Purpose of the Study:

  • To develop a versatile platform for expressing multiple miRNAs from a single transcript.
  • To investigate synergistic interactions between co-expressed miRNAs.
  • To provide a tool for studying disease-associated miRNA dysregulation and potential gene therapy applications.

Main Methods:

  • Designed a novel platform enabling expression of multiple miRNAs from different genomic locations via a single transcript.
  • Utilized endogenous pre-miRNA sequences for miRNA processing.
  • Cloned the miR-34 tumor suppressor family (miR-34a/34b/34c) as a proof of principle.

Main Results:

  • The miR-34a/34b/34c vector successfully expressed each miRNA at levels comparable to individual miRNA vectors.

* **What is required**
Continue the summary of the study on expressing multiple miRNAs from a single transcript, picking up after its last sentence.

* **Dataset section**
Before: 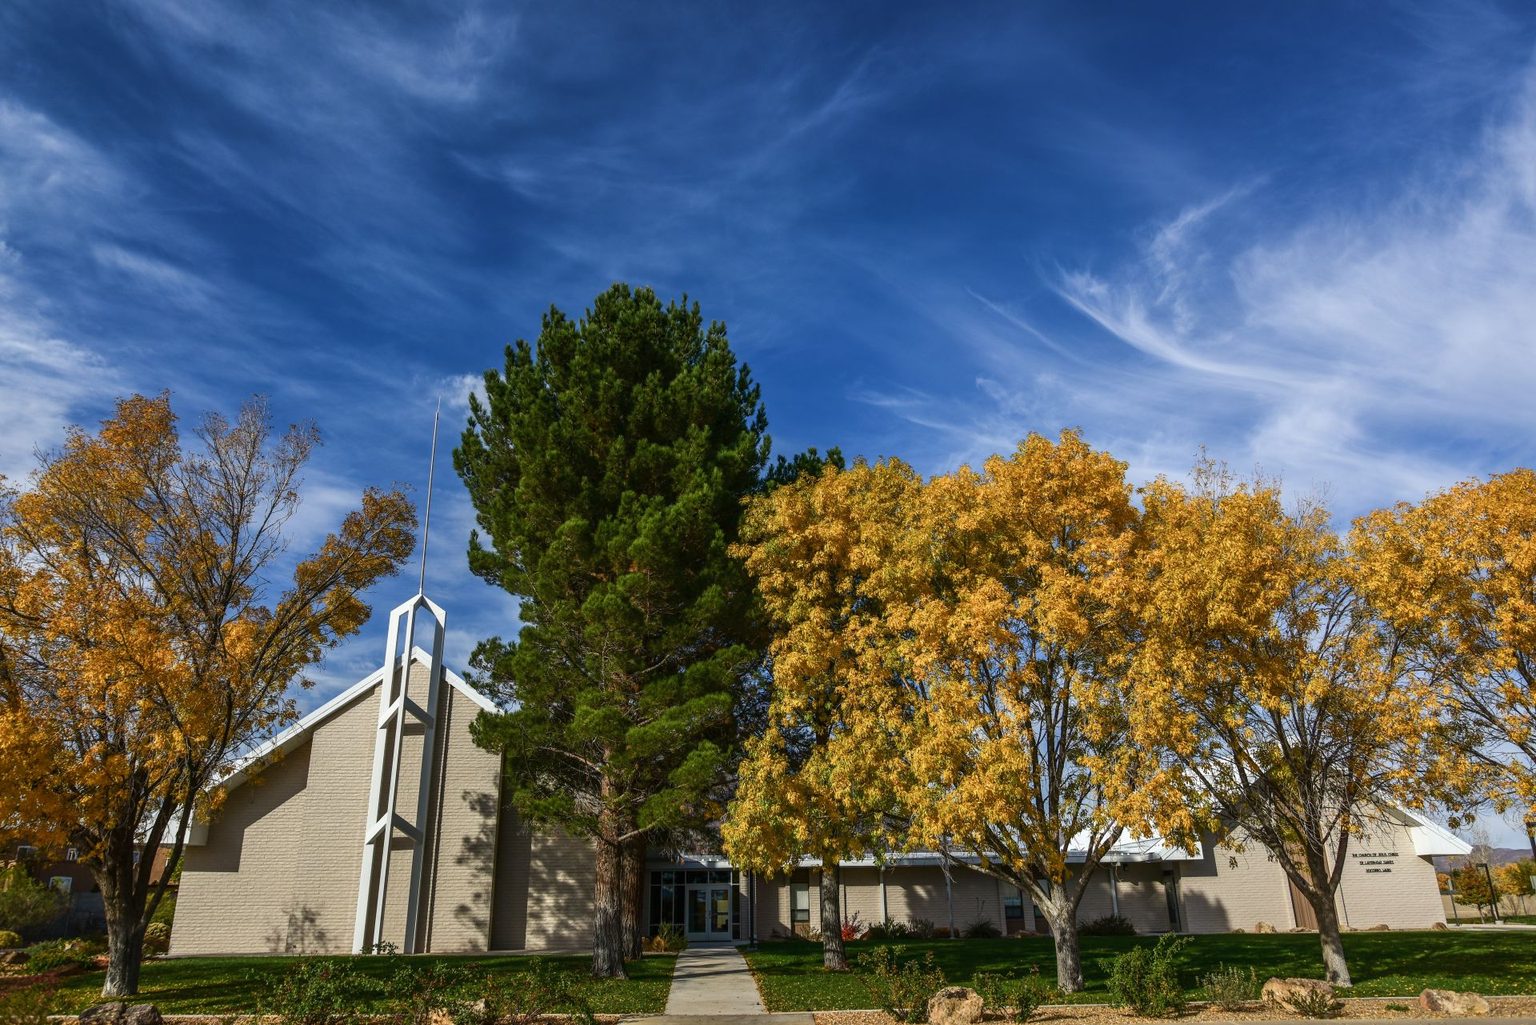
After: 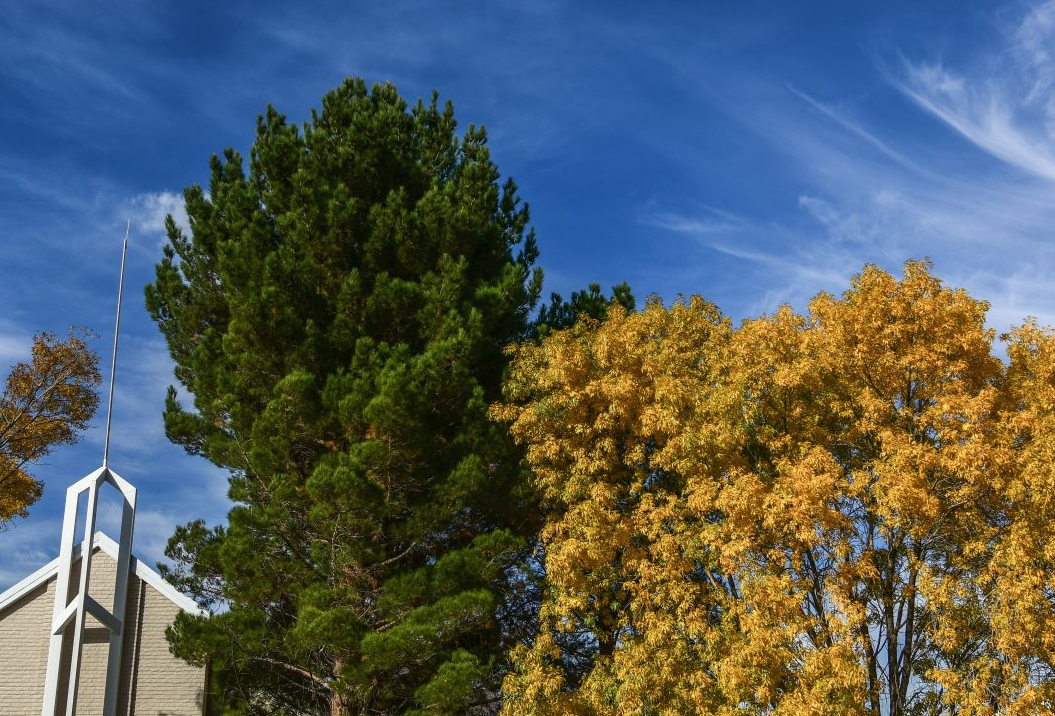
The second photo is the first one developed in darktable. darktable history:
crop and rotate: left 21.971%, top 21.576%, right 23.063%, bottom 22.507%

* **Answer section**
  • Co-expression of miR-34a/34b/34c demonstrated enhanced suppression of cell growth compared to individual miRNAs.
  • Validated the platform's ability to study collaborative miRNA functions.

Conclusions:

  • The developed platform effectively expresses multiple miRNAs simultaneously, mimicking collaborative interactions.
  • Synergistic effects of co-expressed miRNAs, like the miR-34 family, can significantly impact cellular processes.
  • This platform holds promise for advancing research in miRNA-related diseases and gene therapy.